Repeat the lines from the line with "https://www.twingle.de/datenschutz/" to the line with "口腔健康影响全身健康，我们追求健康口腔的步伐" in the listing below, keeping both end lines and adding nothing.

■ **Records for this exercise**
•••

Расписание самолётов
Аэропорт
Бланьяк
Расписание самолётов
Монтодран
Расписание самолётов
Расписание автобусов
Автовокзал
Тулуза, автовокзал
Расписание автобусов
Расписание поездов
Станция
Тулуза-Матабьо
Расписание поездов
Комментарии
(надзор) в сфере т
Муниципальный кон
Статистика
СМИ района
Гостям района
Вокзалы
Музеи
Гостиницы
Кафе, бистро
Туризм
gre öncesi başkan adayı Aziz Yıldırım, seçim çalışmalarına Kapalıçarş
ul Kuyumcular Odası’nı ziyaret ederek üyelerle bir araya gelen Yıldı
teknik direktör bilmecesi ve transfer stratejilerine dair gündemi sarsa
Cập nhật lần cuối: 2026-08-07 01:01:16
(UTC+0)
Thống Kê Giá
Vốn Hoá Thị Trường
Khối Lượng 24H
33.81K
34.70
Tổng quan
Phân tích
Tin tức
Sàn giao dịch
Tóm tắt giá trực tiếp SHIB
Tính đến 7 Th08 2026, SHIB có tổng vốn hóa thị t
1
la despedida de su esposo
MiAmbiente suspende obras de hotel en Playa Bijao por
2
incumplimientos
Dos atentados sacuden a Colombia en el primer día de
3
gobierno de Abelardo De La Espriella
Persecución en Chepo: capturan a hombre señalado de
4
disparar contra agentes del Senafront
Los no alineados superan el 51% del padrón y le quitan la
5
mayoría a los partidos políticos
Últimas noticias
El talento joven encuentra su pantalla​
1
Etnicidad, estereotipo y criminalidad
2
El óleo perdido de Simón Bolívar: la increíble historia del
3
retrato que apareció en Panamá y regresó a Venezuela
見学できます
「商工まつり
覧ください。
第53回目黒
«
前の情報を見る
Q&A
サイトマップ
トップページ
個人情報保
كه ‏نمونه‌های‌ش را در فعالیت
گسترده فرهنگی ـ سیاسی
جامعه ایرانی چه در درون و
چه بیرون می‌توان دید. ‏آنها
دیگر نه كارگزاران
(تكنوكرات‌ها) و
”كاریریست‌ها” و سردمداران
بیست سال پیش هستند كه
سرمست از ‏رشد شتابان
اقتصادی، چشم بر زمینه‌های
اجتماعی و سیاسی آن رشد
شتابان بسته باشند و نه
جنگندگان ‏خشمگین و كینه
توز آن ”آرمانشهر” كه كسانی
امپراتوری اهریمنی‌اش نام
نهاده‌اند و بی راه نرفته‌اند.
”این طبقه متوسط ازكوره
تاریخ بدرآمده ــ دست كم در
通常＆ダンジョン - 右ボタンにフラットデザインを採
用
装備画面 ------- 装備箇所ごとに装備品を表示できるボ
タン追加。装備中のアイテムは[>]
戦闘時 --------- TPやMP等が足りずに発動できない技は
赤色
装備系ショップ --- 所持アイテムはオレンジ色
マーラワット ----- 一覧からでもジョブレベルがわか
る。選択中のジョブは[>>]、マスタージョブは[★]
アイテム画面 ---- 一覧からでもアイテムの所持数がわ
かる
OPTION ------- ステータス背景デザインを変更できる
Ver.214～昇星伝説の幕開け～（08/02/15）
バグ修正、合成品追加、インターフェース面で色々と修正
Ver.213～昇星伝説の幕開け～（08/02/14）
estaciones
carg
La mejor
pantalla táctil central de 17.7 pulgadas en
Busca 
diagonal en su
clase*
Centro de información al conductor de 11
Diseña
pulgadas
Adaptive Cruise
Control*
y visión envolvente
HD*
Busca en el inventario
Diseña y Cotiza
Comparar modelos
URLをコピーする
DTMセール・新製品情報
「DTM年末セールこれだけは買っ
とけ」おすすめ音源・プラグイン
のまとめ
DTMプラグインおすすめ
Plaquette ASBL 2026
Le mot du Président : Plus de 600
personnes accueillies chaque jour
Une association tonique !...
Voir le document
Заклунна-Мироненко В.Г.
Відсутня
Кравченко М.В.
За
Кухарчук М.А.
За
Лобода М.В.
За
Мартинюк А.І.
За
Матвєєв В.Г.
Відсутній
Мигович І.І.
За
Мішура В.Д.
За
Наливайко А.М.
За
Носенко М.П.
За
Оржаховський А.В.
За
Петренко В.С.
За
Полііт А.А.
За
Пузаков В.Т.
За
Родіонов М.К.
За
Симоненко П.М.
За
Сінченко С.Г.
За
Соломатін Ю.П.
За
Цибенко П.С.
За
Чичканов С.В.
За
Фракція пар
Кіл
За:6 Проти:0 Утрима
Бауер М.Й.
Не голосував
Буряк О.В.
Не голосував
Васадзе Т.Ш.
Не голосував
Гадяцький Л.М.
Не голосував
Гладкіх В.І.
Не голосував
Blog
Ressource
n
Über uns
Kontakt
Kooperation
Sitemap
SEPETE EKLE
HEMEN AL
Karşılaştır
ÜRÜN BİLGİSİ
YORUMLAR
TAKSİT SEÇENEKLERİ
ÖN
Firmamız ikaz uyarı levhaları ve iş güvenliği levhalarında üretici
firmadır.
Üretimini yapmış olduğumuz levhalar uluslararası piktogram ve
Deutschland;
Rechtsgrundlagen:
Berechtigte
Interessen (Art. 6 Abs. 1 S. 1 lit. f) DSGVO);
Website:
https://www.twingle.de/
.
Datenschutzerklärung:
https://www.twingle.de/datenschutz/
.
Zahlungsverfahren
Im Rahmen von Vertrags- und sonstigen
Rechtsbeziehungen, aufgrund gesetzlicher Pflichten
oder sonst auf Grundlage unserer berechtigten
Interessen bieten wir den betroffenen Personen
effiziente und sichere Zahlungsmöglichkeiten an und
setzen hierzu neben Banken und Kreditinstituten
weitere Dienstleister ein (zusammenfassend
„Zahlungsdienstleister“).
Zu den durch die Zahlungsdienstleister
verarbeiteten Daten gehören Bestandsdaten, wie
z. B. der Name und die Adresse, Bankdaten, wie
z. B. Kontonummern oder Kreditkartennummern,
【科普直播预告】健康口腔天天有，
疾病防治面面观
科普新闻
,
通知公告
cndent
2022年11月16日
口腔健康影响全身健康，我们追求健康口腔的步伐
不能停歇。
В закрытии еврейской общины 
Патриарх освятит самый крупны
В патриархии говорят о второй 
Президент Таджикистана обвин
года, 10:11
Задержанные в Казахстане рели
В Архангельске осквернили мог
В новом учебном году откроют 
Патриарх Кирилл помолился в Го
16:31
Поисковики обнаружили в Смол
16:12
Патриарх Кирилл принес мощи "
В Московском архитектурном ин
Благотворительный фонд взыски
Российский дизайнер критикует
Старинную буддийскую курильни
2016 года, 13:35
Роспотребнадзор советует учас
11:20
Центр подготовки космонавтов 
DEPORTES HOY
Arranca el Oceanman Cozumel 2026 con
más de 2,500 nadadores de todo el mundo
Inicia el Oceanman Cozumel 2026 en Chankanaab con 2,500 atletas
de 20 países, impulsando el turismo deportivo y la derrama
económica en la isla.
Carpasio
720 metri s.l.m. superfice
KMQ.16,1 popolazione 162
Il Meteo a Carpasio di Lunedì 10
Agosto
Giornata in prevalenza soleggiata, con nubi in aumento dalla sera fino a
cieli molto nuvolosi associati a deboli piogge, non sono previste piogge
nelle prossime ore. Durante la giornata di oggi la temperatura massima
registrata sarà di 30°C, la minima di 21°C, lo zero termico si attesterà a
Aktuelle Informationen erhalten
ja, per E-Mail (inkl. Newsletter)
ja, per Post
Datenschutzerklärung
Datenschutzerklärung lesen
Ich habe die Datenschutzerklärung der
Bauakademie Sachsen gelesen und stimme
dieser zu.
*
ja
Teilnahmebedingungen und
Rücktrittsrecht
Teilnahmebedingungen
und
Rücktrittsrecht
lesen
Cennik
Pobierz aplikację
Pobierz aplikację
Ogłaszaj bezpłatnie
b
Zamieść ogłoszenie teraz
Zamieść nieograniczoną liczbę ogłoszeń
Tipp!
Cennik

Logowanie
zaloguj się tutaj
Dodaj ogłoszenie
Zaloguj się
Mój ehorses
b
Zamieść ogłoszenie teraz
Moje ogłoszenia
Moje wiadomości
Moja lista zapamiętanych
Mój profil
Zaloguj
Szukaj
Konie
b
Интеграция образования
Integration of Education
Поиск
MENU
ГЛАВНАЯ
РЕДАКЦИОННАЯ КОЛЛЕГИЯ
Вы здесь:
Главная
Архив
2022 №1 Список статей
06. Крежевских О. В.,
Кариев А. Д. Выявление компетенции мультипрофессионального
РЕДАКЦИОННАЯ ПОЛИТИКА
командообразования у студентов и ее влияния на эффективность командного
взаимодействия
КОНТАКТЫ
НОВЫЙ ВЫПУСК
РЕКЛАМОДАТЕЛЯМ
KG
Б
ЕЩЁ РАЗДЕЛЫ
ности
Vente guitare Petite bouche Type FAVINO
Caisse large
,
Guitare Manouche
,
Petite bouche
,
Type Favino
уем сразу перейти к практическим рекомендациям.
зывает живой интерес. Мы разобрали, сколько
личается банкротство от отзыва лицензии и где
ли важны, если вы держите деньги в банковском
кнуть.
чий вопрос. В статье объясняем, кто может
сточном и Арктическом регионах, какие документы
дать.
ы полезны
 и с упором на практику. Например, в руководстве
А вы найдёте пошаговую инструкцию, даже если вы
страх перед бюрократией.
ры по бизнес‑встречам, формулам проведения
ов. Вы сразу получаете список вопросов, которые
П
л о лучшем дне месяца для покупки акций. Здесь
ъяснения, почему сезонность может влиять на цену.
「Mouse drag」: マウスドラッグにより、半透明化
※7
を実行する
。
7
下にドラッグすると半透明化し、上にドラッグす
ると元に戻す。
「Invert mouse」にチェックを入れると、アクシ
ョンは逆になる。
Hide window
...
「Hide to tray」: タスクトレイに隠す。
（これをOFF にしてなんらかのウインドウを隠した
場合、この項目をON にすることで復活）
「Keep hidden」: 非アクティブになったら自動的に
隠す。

•••

■ **Completed task**
https://www.twingle.de/datenschutz/
.
Zahlungsverfahren
Im Rahmen von Vertrags- und sonstigen
Rechtsbeziehungen, aufgrund gesetzlicher Pflichten
oder sonst auf Grundlage unserer berechtigten
Interessen bieten wir den betroffenen Personen
effiziente und sichere Zahlungsmöglichkeiten an und
setzen hierzu neben Banken und Kreditinstituten
weitere Dienstleister ein (zusammenfassend
„Zahlungsdienstleister“).
Zu den durch die Zahlungsdienstleister
verarbeiteten Daten gehören Bestandsdaten, wie
z. B. der Name und die Adresse, Bankdaten, wie
z. B. Kontonummern oder Kreditkartennummern,
【科普直播预告】健康口腔天天有，
疾病防治面面观
科普新闻
,
通知公告
cndent
2022年11月16日
口腔健康影响全身健康，我们追求健康口腔的步伐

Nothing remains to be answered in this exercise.